De voor 'Verkeer' aangewezen gronden zijn bestemd voor:
a wegen, straten en paden met hoofdzakelijk een verkeersfunctie;
b ter plaatse van de aanduiding ‘gemaal’ is een gemaal met bijbehorend opslagterrein toegestaan;
c ter plaatse van de aanduiding ‘specifieke vorm van bedrijf - zoutloods’ is de opslag van strooizout met bijbehorende strooivoorzieningen toegestaan;
met de daarbij behorende:
d ongebouwde parkeervoorzieningen;
e fietsenstallingen;
f voet- en fietspaden;
g groenvoorzieningen, waaronder bermen, taluds en beplanting;
h kunstwerken;
i objecten van beeldende kunst;
j standplaatsen;
k water;
l waterhuishoudkundige voorzieningen.
Op of in de gronden mogen uitsluitend gebouwen en bouwwerken, geen gebouwen zijnde, worden gebouwd ten dienste van de bestemming.
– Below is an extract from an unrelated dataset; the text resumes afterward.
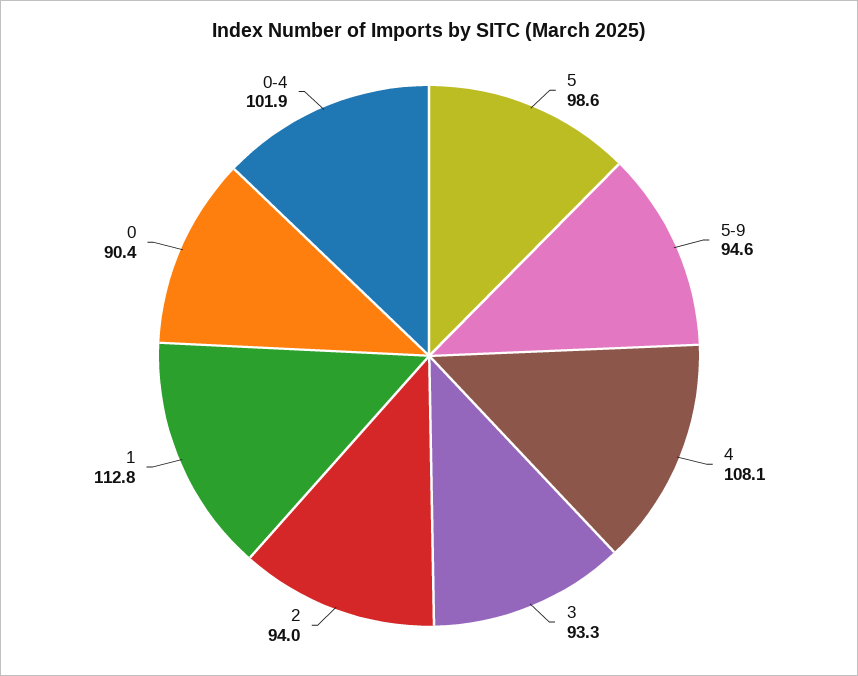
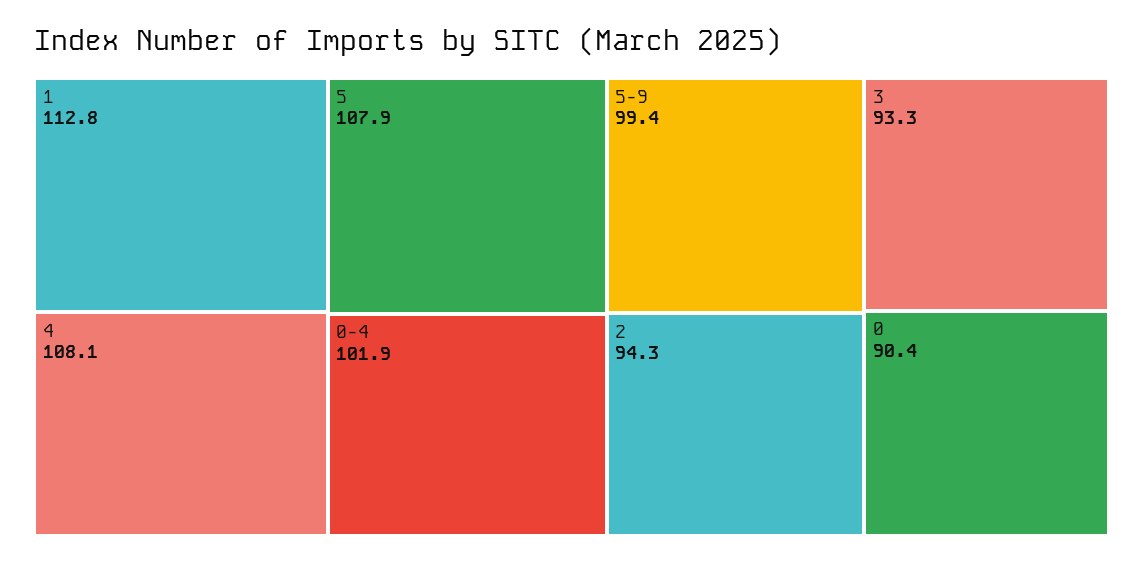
5: 98.6 -> 107.9
5-9: 94.6 -> 99.4
2: 94 -> 94.3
Voor het bouwen van gebouwen gelden de volgende bepalingen:
a gebouwen mogen uitsluitend binnen een bouwvlak worden gebouwd;
b het bouwvlak mag volledig worden bebouwd;
c de maximale bouwhoogte is aangegeven ter plaatse van de aanduiding ‘maximale bouwhoogte (m)’.
Voor het bouwen van bouwwerken, geen gebouwen zijnde, gelden de volgende bepalingen:
a bouwwerken, geen gebouwen zijnde mogen binnen en buiten het bouwvlak worden gebouwd;
b de bouwhoogte van beeldende kunst bedraagt maximaal 3 m¹;
c de bouwhoogte van overige bouwwerken, geen gebouwen zijnde, bedraagt maximaal 6 m¹.
Het bevoegd gezag kan bij een omgevingsvergunning afwijken van het bepaalde in lid
12.1 voor het toestaan van het gebruik van gronden en bouwwerken als jongerenontmoetingsplaats, met dien verstande dat:
a
de oppervlakte maximaal
b de afstand tot een woning ten minste 50 m1 bedraagt.